Солнце садилось за крышами Парижа, окрашивая небо в цвет синяка — лиловый, переходящий в багровый. На окраине города, там, где дома стояли в куче, словно испуганные овцы, дымились костры цыганского табора. Пахло жжёной полынью, конским потом и дрожжами от бродящего в бочках вина. В центре круга повозок, украшенных выцветшими лоскутами, стояла она — Люмина. Её волосы, некогда чёрные и блестящие, как крыло ворона, теперь были спрятаны под платком, но отдельные пряди, седые от пережитых ужасов, выбивались наружу. Глаза, миндалевидные и глубокие, словно ночное небо, хранили отсветы костра — золотистые искры, которые не могла погасить даже смерть. Когда она двигалась, браслеты на её худых запястьях звенели глухо, будто оплакивая то, что она больше не танцует.

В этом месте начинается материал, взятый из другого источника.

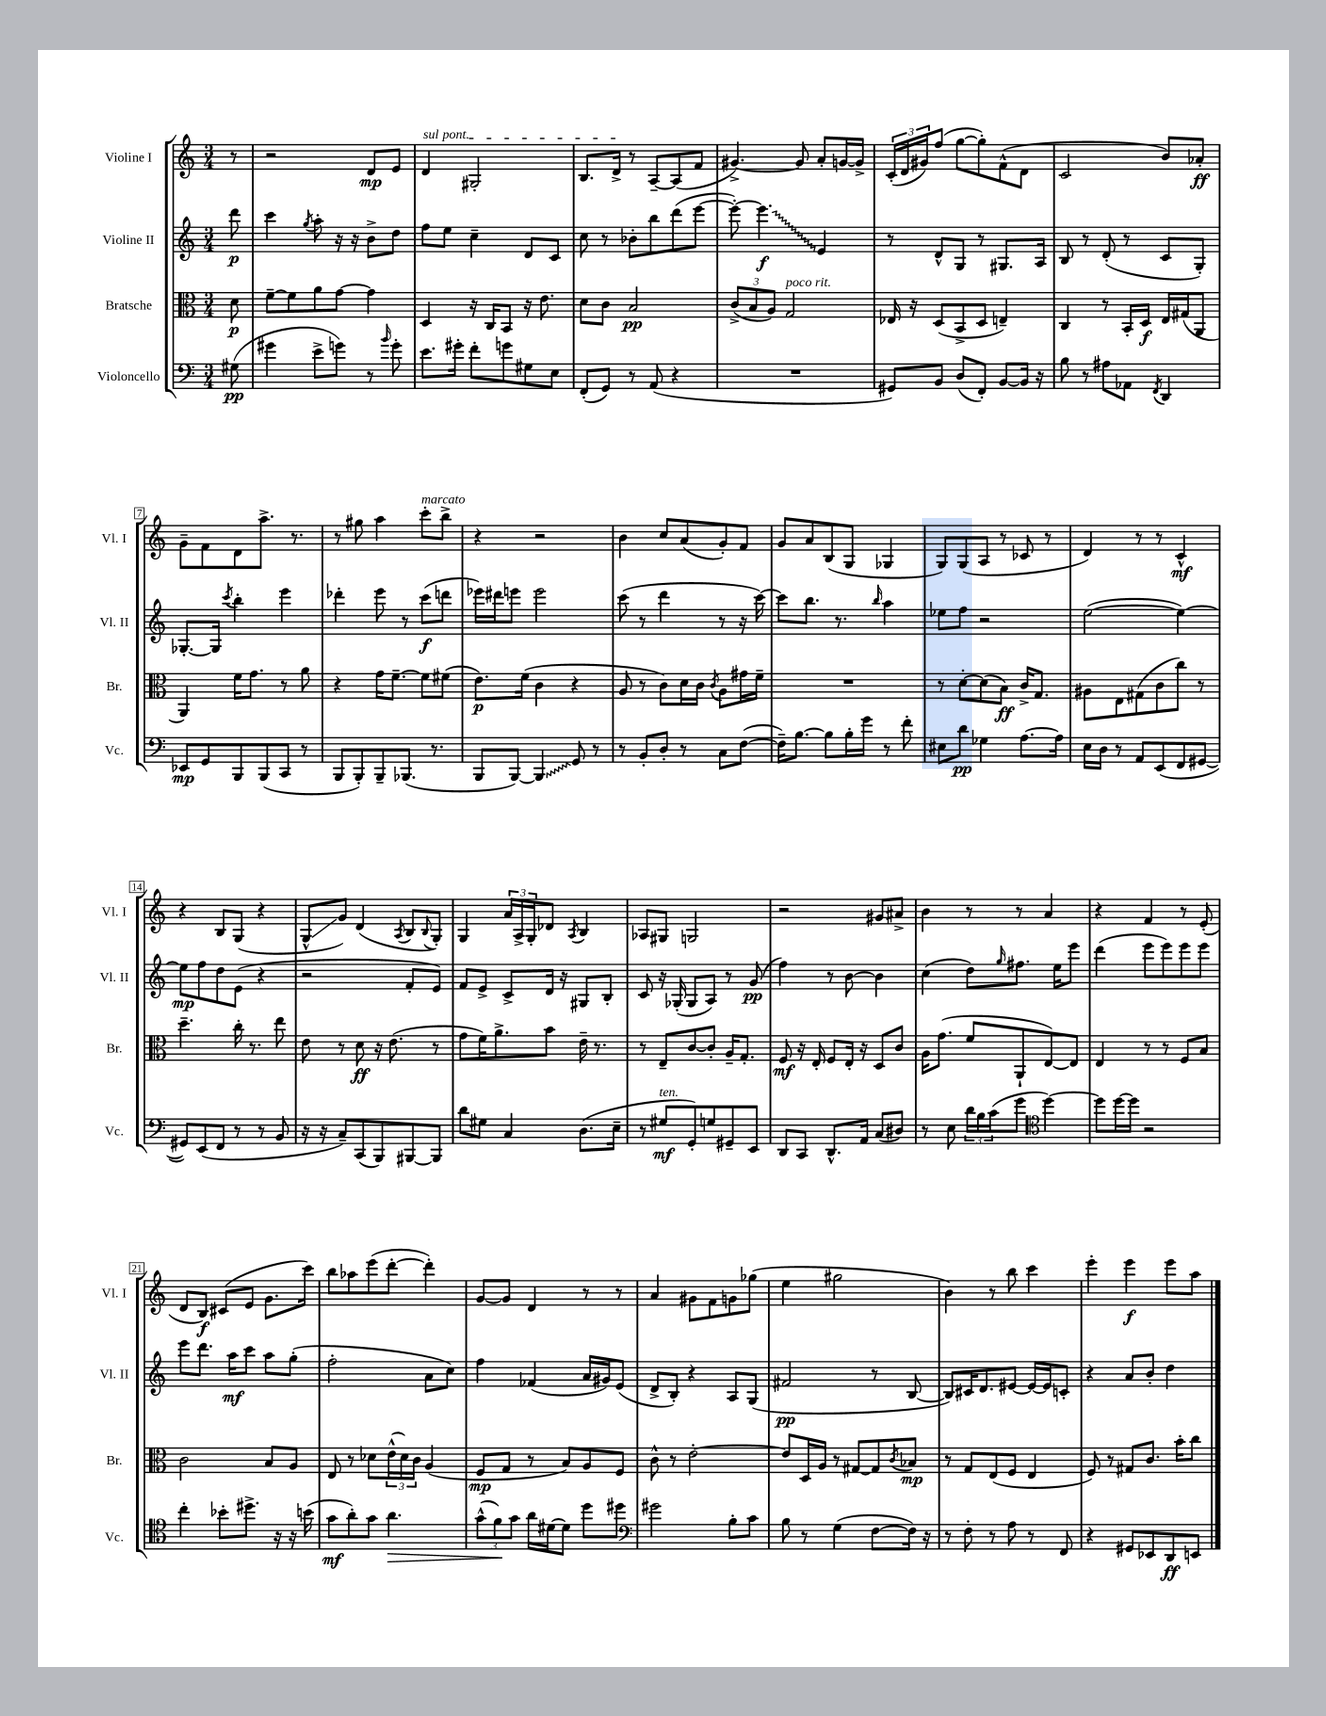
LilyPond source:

<<
\new StaffGroup <<
\new Staff = "s0" \with { instrumentName = "Violine I" shortInstrumentName = "Vl. I" } {
    \clef treble \key c \major \numericTimeSignature \time 3/4 \partial 8
    r8 |
    r2 d'8\mp e'8 |
    \once \override TextSpanner.bound-details.left.text = \markup { \italic "sul pont." } d'4\startTextSpan gis2-. |
    b8. d'16->\stopTextSpan r8 a8~-- a8( f'8 |
    gis'4.~->) gis'8 a'8-. g'16~ g'16-> |
    \tuplet 3/2 { c'16-.( d'16 gis'16) } f''8( g''8~ g''8-.) f'8-^( d'8 |
    c'2 b'8) aes'8-.\ff |
    g'8-- f'8 d'8 a''8.-> r8. |
    r8 gis''8 a''4 c'''8-.^\markup { \italic "marcato" } b''8-> |
    r4 r2 |
    b'4 c''8 a'8( g'8-.) f'8 |
    g'8 a'8 b8( g8 ges4 |
    g8) g8( a8 r8 ces'8 r8 |
    d'4) r8 r8 c'4-^\mf |
    r4 b8 g8( r4 |
    g8-^\glissando g'8) d'4( \acciaccatura { a8 } b8 \appoggiatura { b8 } g8-.) |
    g4 \tuplet 3/2 { a'16 a16-> g16-. } des'8 \acciaccatura { a8 } b4 |
    aes8 gis8 g2 |
    r2 gis'8 ais'8-> |
    b'4 r8 r8 a'4 |
    r4 f'4 r8 e'8-.( |
    d'8 b8\f) cis'8( e'8 g'8. c'''16) |
    b''8 aes''8 e'''8( d'''8~-. d'''4-.) |
    g'8~ g'8 d'4 r8 r8 |
    a'4 gis'8 f'8 g'8 ges''8( |
    e''4 gis''2 |
    b'4) r8 b''8 c'''4 |
    e'''4-. e'''4\f e'''8 a''8 \bar "|." |
}
\new Staff = "s1" \with { instrumentName = "Violine II" shortInstrumentName = "Vl. II" } {
    \clef treble \key c \major \numericTimeSignature \time 3/4 \partial 8
    d'''8\p |
    c'''4 \acciaccatura { g''8 } a''8-. r16 r16 b'8-> d''8 |
    f''8 e''8 c''4-- d'8 c'8 |
    c''8 r8 bes'8-. b''8 d'''8( e'''8~ |
    e'''8~-.) \once \override Glissando.style = #'zigzag e'''4.\glissando\f e'4 |
    r8 d'8-^ g8 r8 gis8. a16 |
    b8 r8 d'8-.( r8 c'8 g8-.) |
    ges8.~-. ges16 \acciaccatura { c'''8 } b''4-. e'''4 |
    des'''4-. e'''8 r8 c'''8\f( d'''8 |
    ees'''16) dis'''16 e'''8 e'''2 |
    c'''8( r8 d'''4 r8 r16 c'''16~) |
    c'''8 b''8. r8. \grace { b''16 } a''4 |
    ees''8 f''8 r2 |
    e''2~( e''4~) |
    e''8\mp f''8 d''8 e'8( r4 |
    r2 f'8-. e'8) |
    f'8 e'8-> c'8-> d'16 r16 gis8 b8-. |
    c'8 r16 ges16-.( ges8 a8) r8 g'8\pp( |
    f''4) r8 b'8~ b'4 |
    c''4( d''8) \grace { g''16 } fis''8. e''16 e'''8 |
    d'''4( e'''8 e'''8) e'''8 e'''8 |
    e'''8 d'''8. a''16\mf c'''8 a''8 g''8-.( |
    f''2-. a'8 c''8) |
    f''4 fes'4( a'16 gis'16) e'8( |
    d'8-> b8-.) r4 a8 g8( |
    fis'2\pp r8 b8~ |
    b8) cis'16 d'8. eis'8~ eis'16~ eis'16 c'8-. |
    r4 a'8 b'8-. d''4 \bar "|." |
}
\new Staff = "s2" \with { instrumentName = "Bratsche" shortInstrumentName = "Br." } {
    \clef alto \key c \major \numericTimeSignature \time 3/4 \partial 8
    d'8\p |
    f'8~-- f'8 a'8 g'8~ g'4 |
    d4 r16 c16 b,8 r16 e'8. |
    d'8 c'8 b2\pp |
    \tuplet 3/2 { c'8->( b8 a8) } g2^\markup { \italic "poco rit." } |
    ees16 r16 d8( b,8-> d8 e4--) |
    c4 r8 b,16-. d16\f e16 gis16( a,8 |
    a,4) f'16 g'8. r8 a'8 |
    r4 g'16 f'8.~-- f'8 fis'8( |
    e'8.\p) f'16( c'4 r4 |
    a8 r8 c'8) d'16 c'16 \acciaccatura { c'8 } a8 gis'16 f'16-- |
    R2. |
    r8 d'8~-. d'8( b8\ff) c'16-> g8. |
    ais8 e8 gis8( c'8 c''8) r8 |
    d''4.-- c''16-. r8. e''8 |
    e'8 r8 d'8\ff r16 e'8.( r8 |
    g'8 f'16) a'8.-> b'8 e'16-- r8. |
    r8 e8-- c'8~ c'8-. a16-- g8.-. |
    f8\mf r16 e16-. f8 e16-. r16 d8 c'8 |
    a16 g'8.( f'8 a,8-! e8~) e8 |
    e4 r8 r8 f8 b8 |
    c'2 b8 a8 |
    e8 r8 des'8 \tuplet 3/2 { e'16-^( des'16) c'16 } a4( |
    f8\mp g8 r8 b8) a8 f8 |
    c'8-^ r8 e'2~-. |
    e'8 d16 a16 r8 gis8~ gis8 \acciaccatura { c'8 } bes8\mp |
    r8 g8 e8( f8 e4 |
    f8) r8 gis8 c'8. b'16-. c''8 \bar "|." |
}
\new Staff = "s3" \with { instrumentName = "Violoncello" shortInstrumentName = "Vc." } {
    \clef bass \key c \major \numericTimeSignature \time 3/4 \partial 8
    gis8\pp( |
    gis'4 e'8-> g'8) r8 \grace { b'16 } g'8-. |
    e'8. gis'16-. f'8-. g'8 gis8 e8 |
    f,8-.( g,8) r8 a,8( r4 |
    R2. |
    gis,8) b,8 d8( f,8-.) b,8~ b,16 r16 |
    b8 r8 ais8 aes,8 \acciaccatura { f,8 } d,4 |
    ees,8\mp g,8 b,,8 b,,8( c,8 r8 |
    b,,8 b,,8-.) b,,8-- bes,,8.( r8. |
    b,,8 b,,8~) \once \override Glissando.style = #'zigzag b,,4\glissando g,8 r8 |
    r8 b,8-. d8-. r8 c8 f8~( |
    f16--) b8.~ b8 b16-. g'16 r8 f'8-. |
    eis8 d'8\pp ges4 a8.~ a16 |
    e16 d16 r8 a,8 e,8( f,8 gis,8~ |
    gis,8) e,8( f,8 r8 r8 b,8 |
    r16 r16 c8--) c,8( b,,8) bis,,8~ bis,,8 |
    d'8 gis8 c4 d8.( e16-- |
    r8 gis8\mf^\markup { \italic "ten." } g,8-.) g8 gis,8-- e,8 |
    d,8 c,8 d,8.-^ a,16 c8( dis8) |
    r8 e8 \tuplet 3/2 { d'16 b16 c'16( } g'8 \clef tenor d''4~) |
    d''8 d''16~ d''16 r2 |
    c''4-. bes'8-. dis''8.-> r16 r16 b'16( |
    g'8\mf a'8-.) g'8 a'4.\> |
    \tuplet 3/2 { g'8-^( f'8\!) g'8 } a'16 dis'16~ dis'8 d''8 dis''8 |
    \clef bass gis'2 b8-. c'8 |
    b8 r8 g4( f8~ f16) r16 |
    r8 f8-. r8 a8 r8 f,8 |
    r4 gis,8 ees,8 d,8\ff e,8 \bar "|." |
}
>>
>>
\layout { \context { \Score \override BarNumber.stencil = #(make-stencil-boxer 0.1 0.3 ly:text-interface::print) } }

— Дитя, ты дрожишь, как осиновый лист, — хриплый голос старой Амары, повитухи табора, прервал тишину. Женщина с лицом, изборождённым морщинами глубже, чем русла рек, протянула Люмине чашу дымящегося отвара. — Выпей. Крапива и корень дягиля — успокоят нервы, выгонят призраков из крови.
Амара протянула чашу, и терпкий запах отвара ударил в нос Люмины, смешиваясь с дымом костра. Горечь на языке вызвала воспоминание: детство, мать, варившая тот же отвар после укуса змеи. Голос старухи, хриплый, как скрип несмазанных колёс, проник в уши:
— Ты всё ещё видишь его? — спросила Амара, прищурившись. — Того, кто звонит в колокола?
Люмина вздрогнула. Пальцы её сжали чашу так, что костяшки побелели. Где-то вдали, за стенами табора, зазвучал колокол — одинокий удар, словно ответ на немой вопрос. Она почувствовала, как по спине пробежали мурашки.
— Его колокола… они зовут, — прошептала она, невольно касаясь шрама. — Но я боюсь, что за этим зовом — лишь очередная ловушка.
Эсмеральда — нет, Люмина — медленно откинула покрывало. Шрам на её шее пульсировал при каждом вздохе, напоминая о петле, которая не смогла замкнуть круг. Руки её, покрытые тонкими шрамами от верёвок, дрожали, когда она касалась медальона — единственной нити, связывающей её с именем Эсмеральда. Шрам на шее, тонкий и белый, словно нить паука, дрогнул, когда она сделала глоток. Горечь обожгла язык, но она не поморщилась. Призраки, о которых говорила Амара, были куда горче: по ночам ей снились руки Клода Фролло, холодные, как церковные ключи, сжимающие её горло. И колокол, звенящий в такт её последнему вздоху.